──────── 提示文 ────────

けれども、私たちの国籍は天にあります。そこから主イエス・キリストが救い主としておいでになるのを、私たちは待ち望んでいます。

 

 ファミリータイム ルカの福音書16章 >

19 ある金持ちがいた。いつも紫色の衣や細布を着て、毎日ぜいたくに遊び暮らしていた。

20 ところが、その門前にラザロという全身おできの貧しい人が寝ていて、21 金持ちの食卓から落ちる物で腹を満たしたいと思っていた。犬もやって来ては、彼のおできをなめていた。22 さて、この貧しい人は死んで、御使いたちによってアブラハムのふところに連れて行かれた。金持ちも死んで葬られた。23 その金持ちは、ハデスで苦しみながら目を上げると、アブラハムが、はるかかなたに見えた。しかも、そのふところにラザロが見えた。24 彼は叫んで言った。『父アブラハムさま。私をあわれんでください。ラザロが指先に水を浸して私の舌を冷やすように、ラザロをよこしてください。私はこの炎の中で、苦しくてたまりません。』25 アブラハムは言った。『子よ。思い出してみなさい。おまえは生きている間、良い物を受け、ラザロは生きている間、悪い物を受けていました。しかし、今ここで彼は慰められ、おまえは苦しみもだえているのです。26 そればかりでなく、私たちとおまえたちの間には、大きな淵があります。ここからそちらへ渡ろうとしても、渡れないし、そこからこちらへ越えてくることもできないのです。』

──────── 課題用データ ────────

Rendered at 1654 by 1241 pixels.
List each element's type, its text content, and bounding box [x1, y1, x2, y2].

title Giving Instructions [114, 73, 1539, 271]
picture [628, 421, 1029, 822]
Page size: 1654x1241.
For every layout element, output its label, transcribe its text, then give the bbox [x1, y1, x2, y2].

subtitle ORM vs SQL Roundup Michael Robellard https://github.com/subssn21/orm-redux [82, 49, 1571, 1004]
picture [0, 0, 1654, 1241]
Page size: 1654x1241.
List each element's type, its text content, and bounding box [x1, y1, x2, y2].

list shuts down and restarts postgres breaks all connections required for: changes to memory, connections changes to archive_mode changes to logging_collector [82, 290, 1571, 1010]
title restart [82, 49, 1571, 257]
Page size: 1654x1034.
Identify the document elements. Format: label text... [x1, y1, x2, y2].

────────

• _記述課題 A_: レコードのうち、「Page size: 1654x1034.」を含む行からレコードの最後の行までを、「document」を「page」に置き換えて書き直してください。ほかの部分は一切変えないでください。
• _記述課題 B_: 金持ちとラザロについての提示文を、途切れたところから書き継いでください。

• _課題の解答 A_:
Page size: 1654x1034.
Identify the page elements. Format: label text... [x1, y1, x2, y2].

• _課題の解答 B_:
< 天を想う季節 >

11月1日は教会の伝統では「諸聖人の日」、召天者(昇天者)記念の日です。(諸聖人はAll Hallows その前日が10月31日が、Hallows eveつまり、ハロウィンです。)教会はこの時期に、先に天に召された方々を覚え、自らの天の希望を新たにします。

その際に引用されるのが、今日の聖書箇所です。「我が国籍は天に在り。」キリスト教の墓石などに刻まれ、死は終わりでなく、天への凱旋なのだ、そんな意味が込められています。天は確かに大きな希望です。

しかし教会が「我が国籍は天にあり」と、宗教活動だけを重視し、日々の生活や務め、家族を疎かにしてしまうことがあります。それはカルト宗教と変わりありません。

「我が国籍は天にあり」と、天国だけが素晴らしく世界は罪にまみれた意味のない場所だとし、貧困、差別、不平等、に目を向けず社会活動を軽視するの人もあります。けれど、イエス様は、貧しい人に寄り添い、人々に公正を求めました。

 

ある宗教の宗派では、聖戦で死ぬと天国で豊かな報いがあると教えられ、若者が爆弾を巻き付けて、自爆テロを行います。(靖国神社で祀られるからと、若者に特攻をさせた私達の国に似ています。)人間は天国という素晴らしいものさえも悪用するのです。

 

一方で、天という希望や安心に支えられていないと、困難や失望の際に刹那的に生きてしまったり、この地上の出来事が全てと考え、正義も公正も忘れ、罪のない命を踏みにじってでも力で土地を奪い取ろうとする国家のようになりかねません。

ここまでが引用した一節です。